• **TEXT UNDER STUDY**

----

Our findings support the ‘robbing/bartering payoff maximization' hypothesis in that subadult and adult monkeys strategically responded to differentially valued tokens in their possession by adjusting the amount or type of food rewards they gained from the barters. The result showing that subadults (unlike adults) failed to significantly reject more low-preferred food rewards before returning a higher-valued token may be explained in terms of poorer temporal cognition or higher impulsivity (compared to adults): subadult long-tailed macaques may either not have yet acquired the cognitive capacity to anticipate the subsequent proffering of more preferred food rewards in this specific situation, or not be patient/self-controlled enough to wait for possibly more preferred food rewards.

----

• **RECORD EXCERPTS**

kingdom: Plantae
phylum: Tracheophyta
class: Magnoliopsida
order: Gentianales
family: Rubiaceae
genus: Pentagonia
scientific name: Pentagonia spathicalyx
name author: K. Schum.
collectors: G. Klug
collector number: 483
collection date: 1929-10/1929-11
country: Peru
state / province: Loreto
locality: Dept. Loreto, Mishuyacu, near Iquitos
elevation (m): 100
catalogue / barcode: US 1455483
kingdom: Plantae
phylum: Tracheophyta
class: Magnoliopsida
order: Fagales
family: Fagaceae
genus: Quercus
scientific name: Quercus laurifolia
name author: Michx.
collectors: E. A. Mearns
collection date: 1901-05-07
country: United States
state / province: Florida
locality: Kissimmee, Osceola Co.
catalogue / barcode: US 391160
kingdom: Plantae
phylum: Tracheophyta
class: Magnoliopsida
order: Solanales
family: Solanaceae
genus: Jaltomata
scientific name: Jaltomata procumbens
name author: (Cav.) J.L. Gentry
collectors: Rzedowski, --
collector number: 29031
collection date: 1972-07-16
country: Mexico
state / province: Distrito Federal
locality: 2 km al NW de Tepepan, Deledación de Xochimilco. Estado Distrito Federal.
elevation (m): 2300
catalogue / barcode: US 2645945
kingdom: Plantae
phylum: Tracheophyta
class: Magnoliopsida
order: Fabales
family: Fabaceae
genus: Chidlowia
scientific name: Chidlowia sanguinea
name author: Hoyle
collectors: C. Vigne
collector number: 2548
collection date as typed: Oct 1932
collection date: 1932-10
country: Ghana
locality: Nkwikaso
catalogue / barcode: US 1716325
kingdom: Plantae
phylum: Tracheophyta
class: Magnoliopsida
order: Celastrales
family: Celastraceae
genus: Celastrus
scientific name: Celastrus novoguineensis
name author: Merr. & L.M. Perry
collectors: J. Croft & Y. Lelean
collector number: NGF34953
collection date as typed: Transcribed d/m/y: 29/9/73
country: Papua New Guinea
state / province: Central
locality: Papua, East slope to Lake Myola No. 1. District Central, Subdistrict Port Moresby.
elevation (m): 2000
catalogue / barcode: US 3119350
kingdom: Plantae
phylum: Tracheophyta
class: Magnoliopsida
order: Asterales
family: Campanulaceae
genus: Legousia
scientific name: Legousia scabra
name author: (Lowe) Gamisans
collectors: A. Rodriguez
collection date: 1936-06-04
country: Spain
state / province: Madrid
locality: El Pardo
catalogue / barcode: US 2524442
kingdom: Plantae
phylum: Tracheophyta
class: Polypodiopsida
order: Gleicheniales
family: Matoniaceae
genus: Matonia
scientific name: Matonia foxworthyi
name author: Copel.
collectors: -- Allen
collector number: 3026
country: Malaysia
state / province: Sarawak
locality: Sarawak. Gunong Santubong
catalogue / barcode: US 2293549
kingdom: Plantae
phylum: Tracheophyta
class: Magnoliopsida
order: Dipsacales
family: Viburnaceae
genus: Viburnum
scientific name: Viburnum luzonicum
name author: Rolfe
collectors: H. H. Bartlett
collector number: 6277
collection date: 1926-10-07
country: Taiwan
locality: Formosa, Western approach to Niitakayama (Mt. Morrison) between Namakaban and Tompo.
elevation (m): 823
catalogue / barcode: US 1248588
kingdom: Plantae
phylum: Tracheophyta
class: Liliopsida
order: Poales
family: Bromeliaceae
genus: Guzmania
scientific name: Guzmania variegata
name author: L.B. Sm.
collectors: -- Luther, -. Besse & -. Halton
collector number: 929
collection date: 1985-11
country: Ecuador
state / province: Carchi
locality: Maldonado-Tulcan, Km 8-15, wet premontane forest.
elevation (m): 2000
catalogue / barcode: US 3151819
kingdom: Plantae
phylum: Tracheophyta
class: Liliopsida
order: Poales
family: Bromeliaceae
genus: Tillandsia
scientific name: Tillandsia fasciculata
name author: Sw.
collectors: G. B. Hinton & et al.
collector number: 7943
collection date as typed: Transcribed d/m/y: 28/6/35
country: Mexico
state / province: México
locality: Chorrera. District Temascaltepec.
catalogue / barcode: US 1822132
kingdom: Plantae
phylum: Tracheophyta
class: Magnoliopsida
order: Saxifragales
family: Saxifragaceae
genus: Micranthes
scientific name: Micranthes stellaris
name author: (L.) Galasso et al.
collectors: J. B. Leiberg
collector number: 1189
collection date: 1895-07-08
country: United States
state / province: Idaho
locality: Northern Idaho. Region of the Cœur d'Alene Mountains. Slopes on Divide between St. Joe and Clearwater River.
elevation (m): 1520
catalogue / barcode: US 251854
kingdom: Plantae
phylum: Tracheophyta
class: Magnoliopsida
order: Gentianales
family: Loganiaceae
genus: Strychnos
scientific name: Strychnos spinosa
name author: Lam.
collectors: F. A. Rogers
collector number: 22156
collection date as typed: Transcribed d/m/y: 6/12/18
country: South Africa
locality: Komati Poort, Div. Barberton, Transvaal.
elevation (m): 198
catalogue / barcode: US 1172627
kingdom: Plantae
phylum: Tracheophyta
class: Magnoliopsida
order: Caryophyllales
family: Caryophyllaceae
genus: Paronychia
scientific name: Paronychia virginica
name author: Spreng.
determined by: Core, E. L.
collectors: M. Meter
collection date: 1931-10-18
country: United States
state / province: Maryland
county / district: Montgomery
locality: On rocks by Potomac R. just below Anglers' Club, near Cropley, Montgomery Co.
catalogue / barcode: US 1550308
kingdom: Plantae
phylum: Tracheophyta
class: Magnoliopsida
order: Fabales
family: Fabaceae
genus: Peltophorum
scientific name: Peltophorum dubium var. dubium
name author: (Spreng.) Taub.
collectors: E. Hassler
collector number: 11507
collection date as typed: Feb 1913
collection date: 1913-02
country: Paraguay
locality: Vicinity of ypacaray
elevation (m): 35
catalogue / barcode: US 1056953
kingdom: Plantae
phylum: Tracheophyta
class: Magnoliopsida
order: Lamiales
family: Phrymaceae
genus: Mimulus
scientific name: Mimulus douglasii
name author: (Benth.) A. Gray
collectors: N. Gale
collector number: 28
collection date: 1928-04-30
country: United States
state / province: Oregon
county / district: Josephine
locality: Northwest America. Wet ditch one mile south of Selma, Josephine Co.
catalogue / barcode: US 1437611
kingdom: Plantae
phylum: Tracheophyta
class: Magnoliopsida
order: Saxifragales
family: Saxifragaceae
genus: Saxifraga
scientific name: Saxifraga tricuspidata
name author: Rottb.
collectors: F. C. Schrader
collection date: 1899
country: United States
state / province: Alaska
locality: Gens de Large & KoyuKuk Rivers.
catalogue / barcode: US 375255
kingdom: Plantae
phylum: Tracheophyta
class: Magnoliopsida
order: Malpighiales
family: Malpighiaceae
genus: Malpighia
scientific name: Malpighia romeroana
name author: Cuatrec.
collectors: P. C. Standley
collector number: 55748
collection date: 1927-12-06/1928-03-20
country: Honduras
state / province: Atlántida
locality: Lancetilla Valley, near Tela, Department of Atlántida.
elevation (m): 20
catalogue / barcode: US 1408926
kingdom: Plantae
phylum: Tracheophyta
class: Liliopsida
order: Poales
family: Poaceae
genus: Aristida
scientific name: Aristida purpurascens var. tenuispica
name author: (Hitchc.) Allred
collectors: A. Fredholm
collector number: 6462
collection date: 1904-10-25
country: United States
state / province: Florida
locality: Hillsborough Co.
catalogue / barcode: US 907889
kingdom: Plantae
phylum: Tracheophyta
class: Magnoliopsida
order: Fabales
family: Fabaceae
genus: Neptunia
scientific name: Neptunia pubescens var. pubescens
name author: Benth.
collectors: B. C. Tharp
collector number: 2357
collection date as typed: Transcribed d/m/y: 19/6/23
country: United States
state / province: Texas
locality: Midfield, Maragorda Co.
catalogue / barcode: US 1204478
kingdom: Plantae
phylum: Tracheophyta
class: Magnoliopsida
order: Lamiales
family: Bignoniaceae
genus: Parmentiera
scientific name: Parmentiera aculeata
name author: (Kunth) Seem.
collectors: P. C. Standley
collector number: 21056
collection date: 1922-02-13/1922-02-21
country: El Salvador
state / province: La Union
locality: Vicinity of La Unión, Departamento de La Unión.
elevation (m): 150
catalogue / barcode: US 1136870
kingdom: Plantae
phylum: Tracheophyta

----

• **TO DO**
1 > Answer these questions about the macaque bartering passage:
(a) Which hypothesis do the findings support?
(b) What did subadults, unlike adults, fail to do before returning a higher-valued token?
(c) In terms of what two factors might that subadult result be explained?
2 > Carry on the macaque bartering passage with the text that follows its final sentence.
The entries have nothing to do with the macaque bartering passage.

• **RESULTS OF THE TASKS**
1 >
(a) The 'robbing/bartering payoff maximization' hypothesis.
(b) They failed to significantly reject more low-preferred food rewards.
(c) Poorer temporal cognition or higher impulsivity, compared to adults.

2 >
Overall, our field observational data are in line with laboratory-based studies showing that several non-human primate species can (i) understand the effectiveness of tokens as secondary reinforcements to make simple calculations about quantities of reward, (ii) determine an item's value on the basis of its perceived utility (e.g. exchanging only a low-preferred reward for a tool necessary to reach a more preferred reward) and (iii) recognize the appropriate conditions in which a successful exchange could occur (e.g. presence/absence of the experimenter, safe/risky experimenter) [1,2,23–27]. Other cognitive skills and temperamental traits exhibited to varying extents by non-human primates engaging in token-aided economic behaviours include preference transitivity, self-control, delay of gratification, action planning and calculated reciprocity, because they may facilitate or constrain an individual's ability to make optimal economic decisions [1,5,23,28]. Even though these characteristics were not explicitly examined in this study, some of them will be the subject of our future observational and experimental investigations.